# [WHAT IS EXPECTED]
How many lines in the entries below contain the string "Định"? Reply with the number alone.

# [RECORD SET]
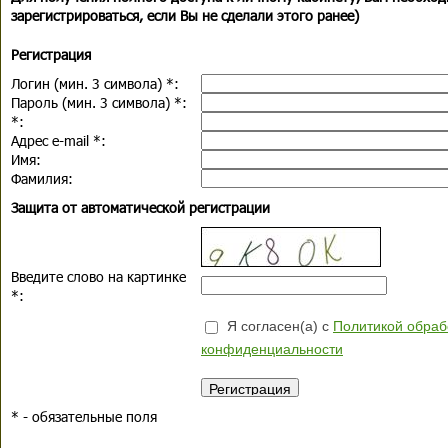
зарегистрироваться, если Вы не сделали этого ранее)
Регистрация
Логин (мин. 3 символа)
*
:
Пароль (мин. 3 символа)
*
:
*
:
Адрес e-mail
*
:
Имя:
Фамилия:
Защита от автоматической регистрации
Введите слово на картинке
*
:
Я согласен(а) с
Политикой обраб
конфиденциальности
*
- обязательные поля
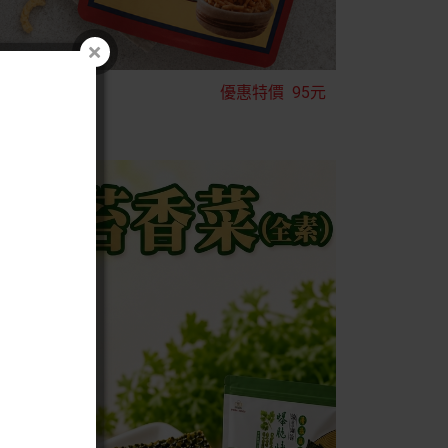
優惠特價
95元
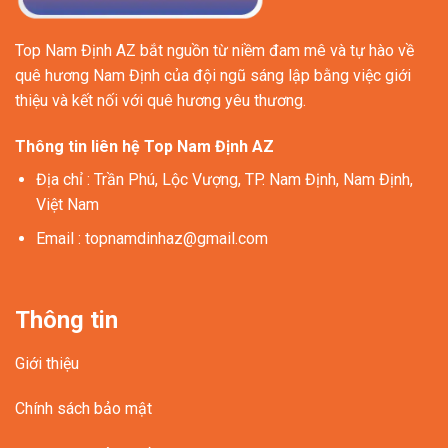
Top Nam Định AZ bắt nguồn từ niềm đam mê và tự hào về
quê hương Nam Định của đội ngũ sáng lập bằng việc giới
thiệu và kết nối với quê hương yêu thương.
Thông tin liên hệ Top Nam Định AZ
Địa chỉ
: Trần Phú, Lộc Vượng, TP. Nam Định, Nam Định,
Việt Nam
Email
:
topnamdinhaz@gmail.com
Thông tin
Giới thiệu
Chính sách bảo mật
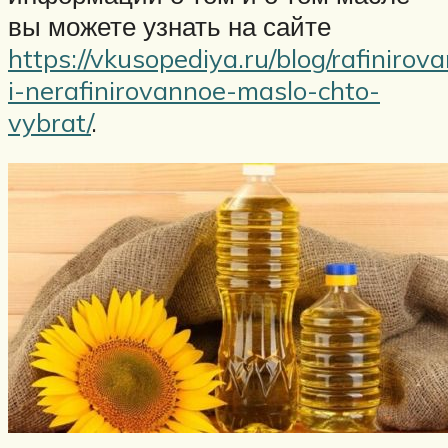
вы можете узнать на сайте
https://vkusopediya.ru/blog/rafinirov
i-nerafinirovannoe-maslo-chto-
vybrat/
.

---

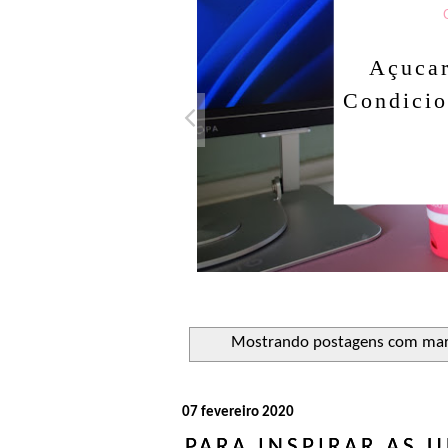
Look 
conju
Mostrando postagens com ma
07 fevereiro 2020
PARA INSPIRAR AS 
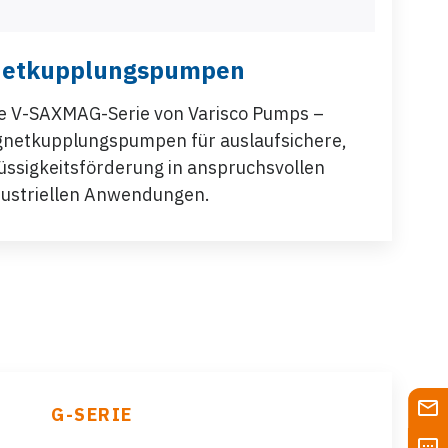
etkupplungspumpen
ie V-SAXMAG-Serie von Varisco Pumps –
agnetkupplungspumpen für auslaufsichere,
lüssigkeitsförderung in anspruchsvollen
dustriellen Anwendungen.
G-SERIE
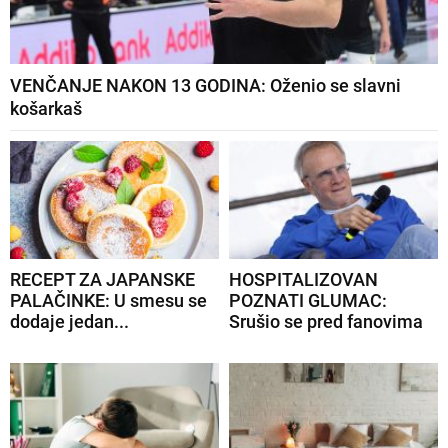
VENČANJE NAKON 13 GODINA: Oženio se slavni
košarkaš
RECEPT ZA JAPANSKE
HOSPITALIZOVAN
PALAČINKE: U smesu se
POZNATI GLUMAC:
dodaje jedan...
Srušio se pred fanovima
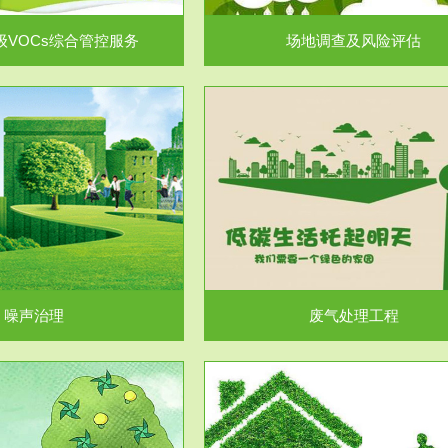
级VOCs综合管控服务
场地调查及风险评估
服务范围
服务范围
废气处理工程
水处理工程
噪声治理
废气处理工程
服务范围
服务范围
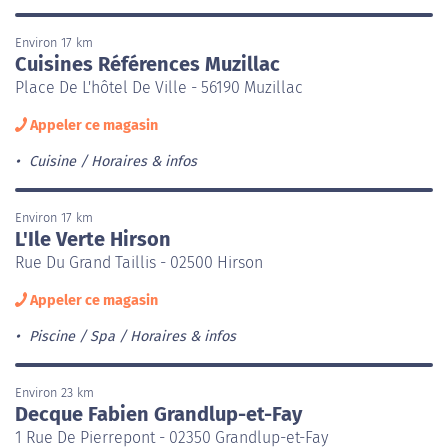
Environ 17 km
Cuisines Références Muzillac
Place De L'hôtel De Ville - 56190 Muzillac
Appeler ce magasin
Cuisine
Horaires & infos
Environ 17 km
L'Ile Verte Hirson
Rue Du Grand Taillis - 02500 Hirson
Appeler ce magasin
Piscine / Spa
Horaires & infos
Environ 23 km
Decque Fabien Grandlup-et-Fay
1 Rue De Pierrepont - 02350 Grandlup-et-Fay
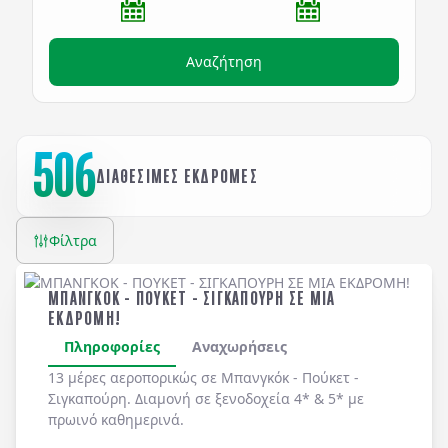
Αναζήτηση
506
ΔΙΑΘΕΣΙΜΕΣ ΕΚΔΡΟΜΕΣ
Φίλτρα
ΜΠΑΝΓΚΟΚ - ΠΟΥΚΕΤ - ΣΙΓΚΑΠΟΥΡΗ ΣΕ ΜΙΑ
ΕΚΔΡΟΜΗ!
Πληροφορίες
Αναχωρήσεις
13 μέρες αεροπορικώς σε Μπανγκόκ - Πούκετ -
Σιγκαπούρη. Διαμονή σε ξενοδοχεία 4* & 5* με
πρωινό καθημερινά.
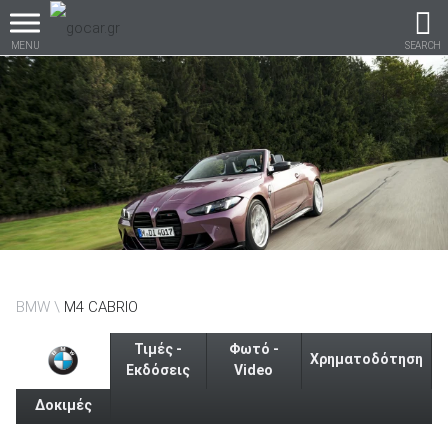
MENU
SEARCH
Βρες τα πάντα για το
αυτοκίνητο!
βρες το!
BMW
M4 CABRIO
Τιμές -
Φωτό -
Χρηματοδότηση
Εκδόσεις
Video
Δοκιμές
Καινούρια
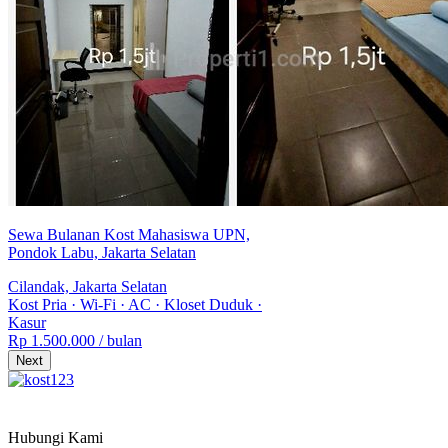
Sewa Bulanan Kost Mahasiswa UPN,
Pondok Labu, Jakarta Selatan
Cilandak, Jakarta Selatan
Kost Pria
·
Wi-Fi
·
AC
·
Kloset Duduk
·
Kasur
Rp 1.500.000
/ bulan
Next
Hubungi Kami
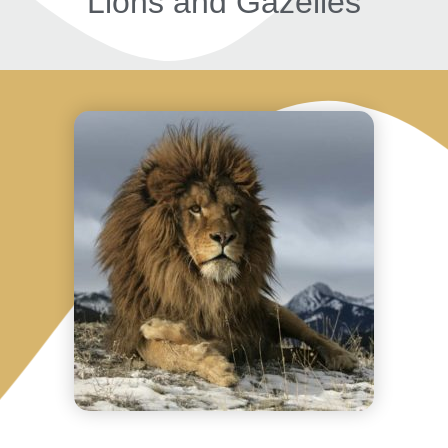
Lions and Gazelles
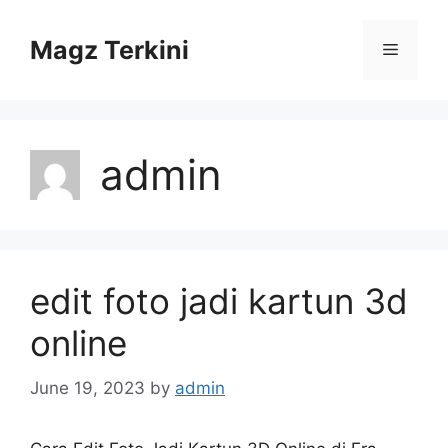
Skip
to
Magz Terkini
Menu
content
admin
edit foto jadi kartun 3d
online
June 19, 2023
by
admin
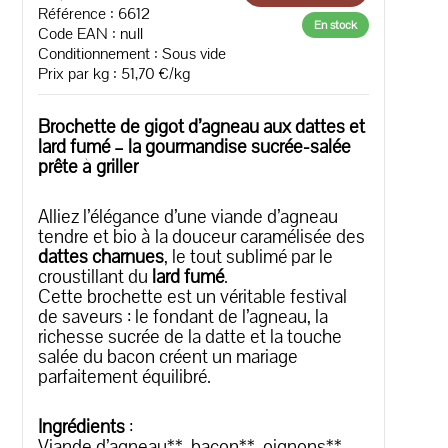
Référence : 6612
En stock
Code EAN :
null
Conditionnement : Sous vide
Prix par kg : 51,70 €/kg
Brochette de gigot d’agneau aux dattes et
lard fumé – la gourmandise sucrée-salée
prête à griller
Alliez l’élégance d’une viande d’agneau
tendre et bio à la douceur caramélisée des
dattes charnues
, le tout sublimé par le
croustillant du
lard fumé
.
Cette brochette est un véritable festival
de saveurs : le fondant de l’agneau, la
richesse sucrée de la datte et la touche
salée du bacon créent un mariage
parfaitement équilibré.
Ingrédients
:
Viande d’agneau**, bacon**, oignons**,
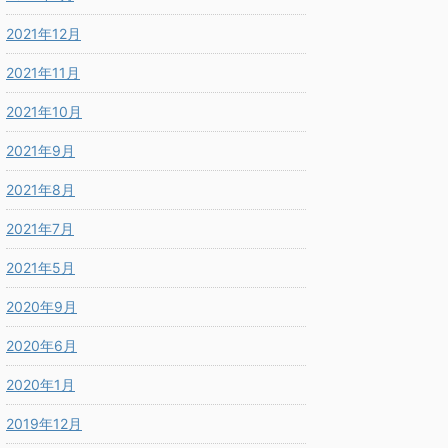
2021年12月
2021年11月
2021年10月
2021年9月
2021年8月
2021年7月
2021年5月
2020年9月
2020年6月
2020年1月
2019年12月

# [ANSWER]
4